= Stated problem A =
Could you rewrite the records below, from the line containing "catalogue / barcode: US 464657" through the end of the records, inclusive, replacing "locality" with "site" and leaving the pictures out?

= Extract =
/---

It has really helped reading everyone else’s stories. It reminds me that I am not alone, and that I really need to get some help.
written by Allison, King and Queen, VA, 11 December, 2010
I was in an abusive relationship for 4 1/2 years and we would break up and I would always go back. During our break ups I would see other people and I would lie saying it was over for good with my ex. It was never over. I always went back. The last time we broke up I started seeing the most amazing man that treated me with all the respect and love in the world. I told him the same things that I was over my ex, we were done, we didn’t talk...it was lies. I still talked to him once in awhile and during a 2 week argument/breakup with the new guy, I even saw my ex a few times. I lied to the new guy when trying to smooth things over. We got back together and then he found out I lied about talking to, seeing, being with my ex. He says he cant trust me, I’m not the person he thought I was, his whole opinion of me has changed. I don’t know why I lied. I felt like if I lied I could leave it in the past and move on with this great guy, without causing him pain/hurt. He’s gone now, has nothing to do with me. My heart is full of regret. My eyes are open. Any kind of friendship/ relationship with the ex abuser is over. He brainwashed me for years making me feel he was the only person who would put up with me, love me. After losing such a good person, the best thing that ever happened to me I know that I cant do this to people anymore. I hurt the person I cared most about and its hard to cope with. I love him and wish he could open his heart to forgive me and possible learn to trust me, start over.

\---

= Records for the task =
/---

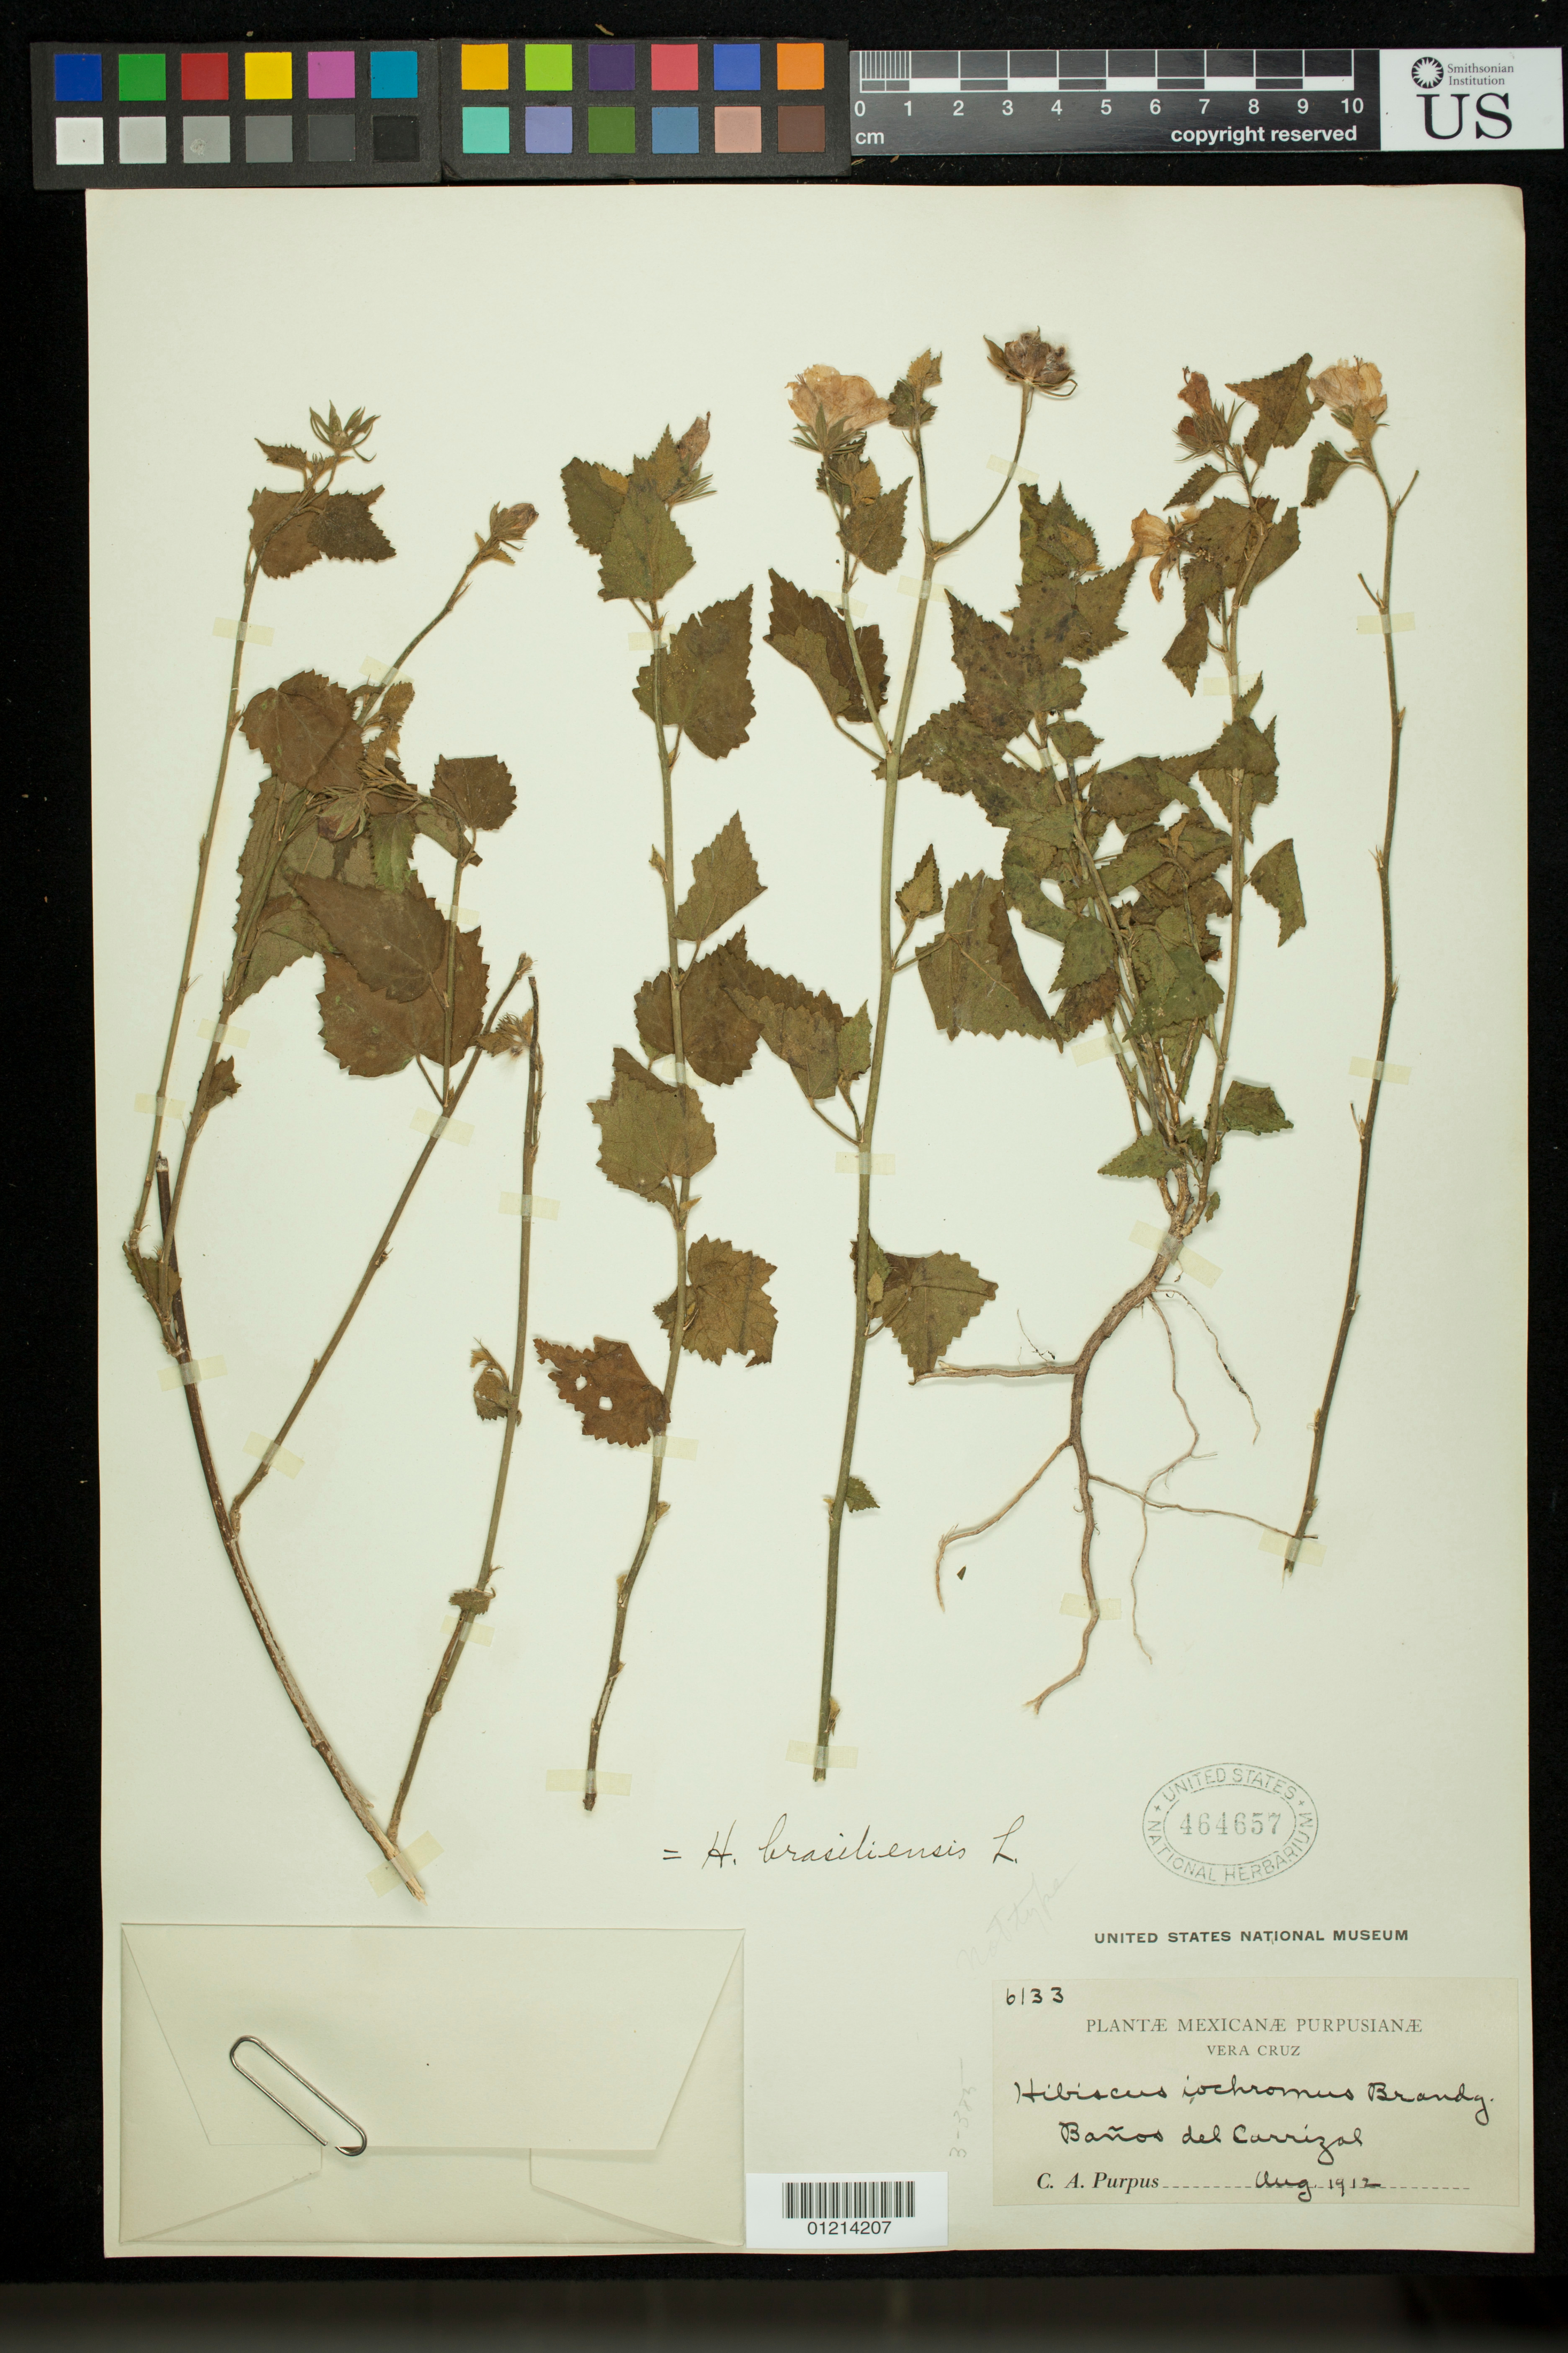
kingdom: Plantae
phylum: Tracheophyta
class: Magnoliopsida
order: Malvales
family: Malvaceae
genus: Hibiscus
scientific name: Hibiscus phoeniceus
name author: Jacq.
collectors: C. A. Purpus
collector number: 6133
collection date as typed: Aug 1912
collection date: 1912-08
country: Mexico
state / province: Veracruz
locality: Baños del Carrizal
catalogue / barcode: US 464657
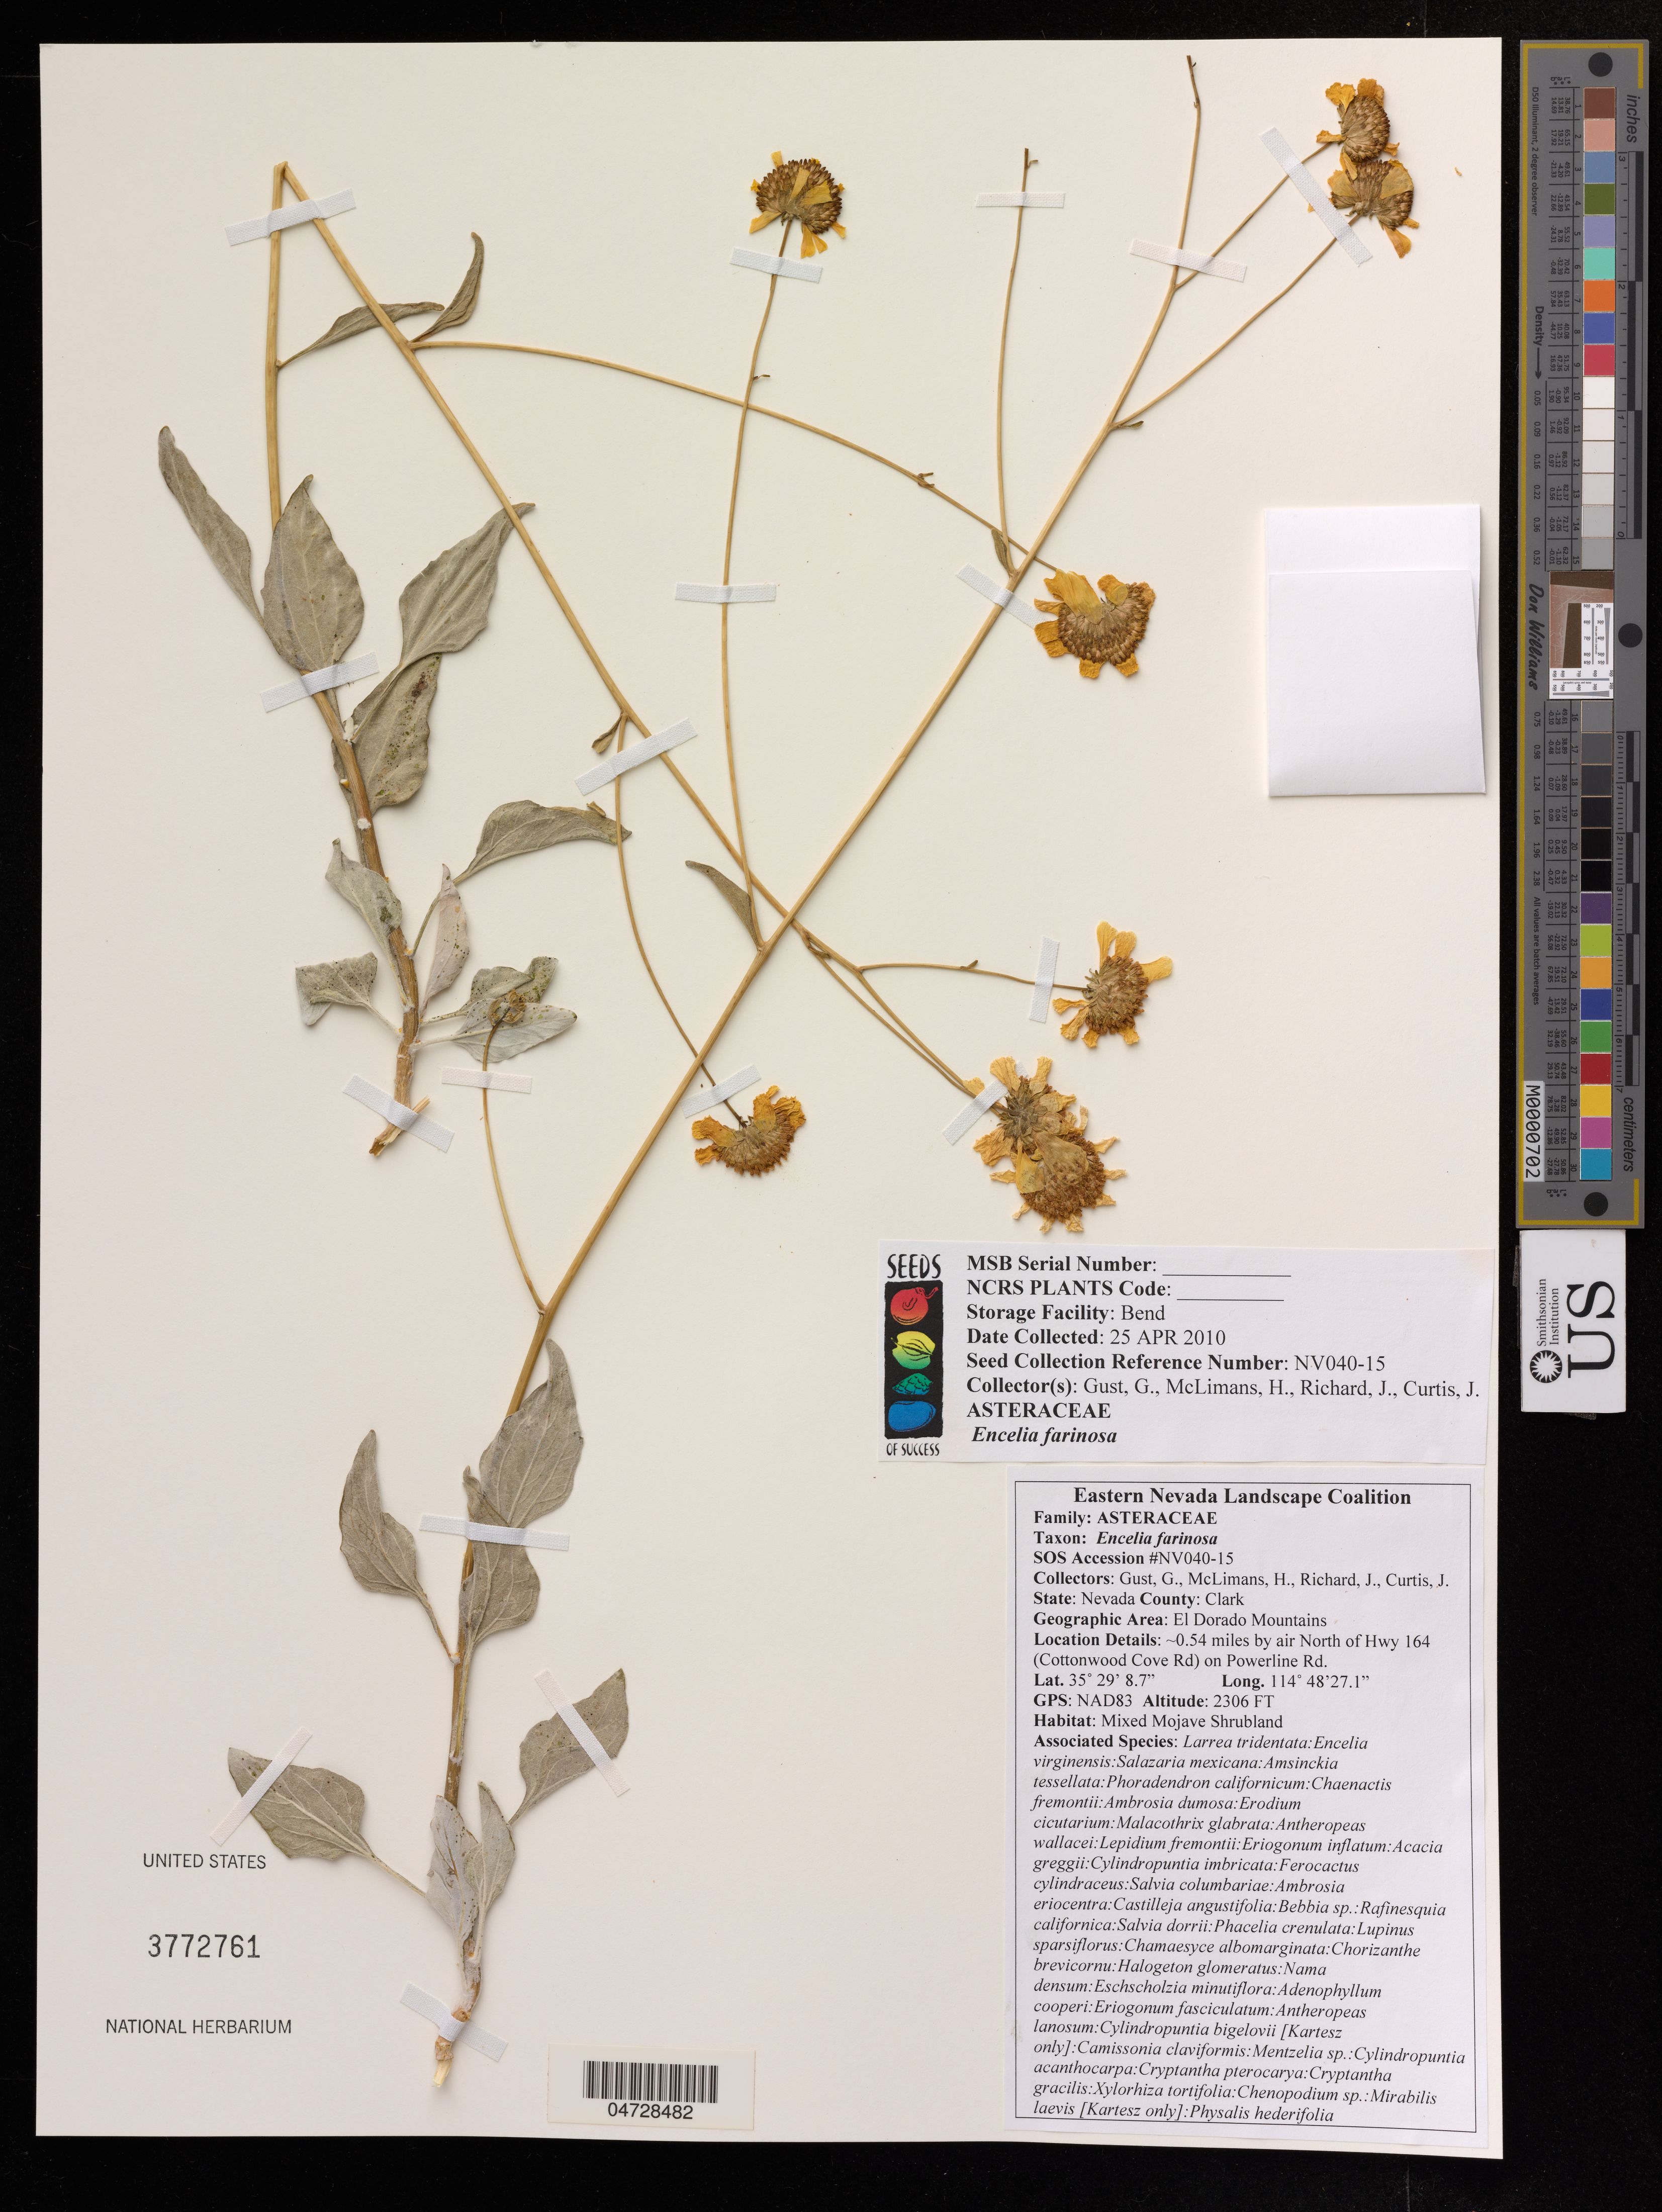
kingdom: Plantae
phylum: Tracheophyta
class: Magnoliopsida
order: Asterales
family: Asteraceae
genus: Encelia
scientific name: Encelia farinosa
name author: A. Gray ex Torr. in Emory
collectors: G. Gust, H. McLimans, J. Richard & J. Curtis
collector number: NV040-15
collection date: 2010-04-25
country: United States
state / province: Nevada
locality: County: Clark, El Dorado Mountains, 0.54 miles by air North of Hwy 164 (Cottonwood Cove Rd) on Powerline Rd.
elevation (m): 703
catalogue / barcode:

\---

= Stated problem B =
In the story, what three things does the new guy say after he finds out about the lies?

= Worked answer A =
catalogue / barcode: US 464657
kingdom: Plantae
phylum: Tracheophyta
class: Magnoliopsida
order: Asterales
family: Asteraceae
genus: Encelia
scientific name: Encelia farinosa
name author: A. Gray ex Torr. in Emory
collectors: G. Gust, H. McLimans, J. Richard & J. Curtis
collector number: NV040-15
collection date: 2010-04-25
country: United States
state / province: Nevada
site: County: Clark, El Dorado Mountains, 0.54 miles by air North of Hwy 164 (Cottonwood Cove Rd) on Powerline Rd.
elevation (m): 703
catalogue / barcode:

= Worked answer B =
- He can't trust the writer.
- The writer is not the person he thought they were.
- His whole opinion of the writer has changed.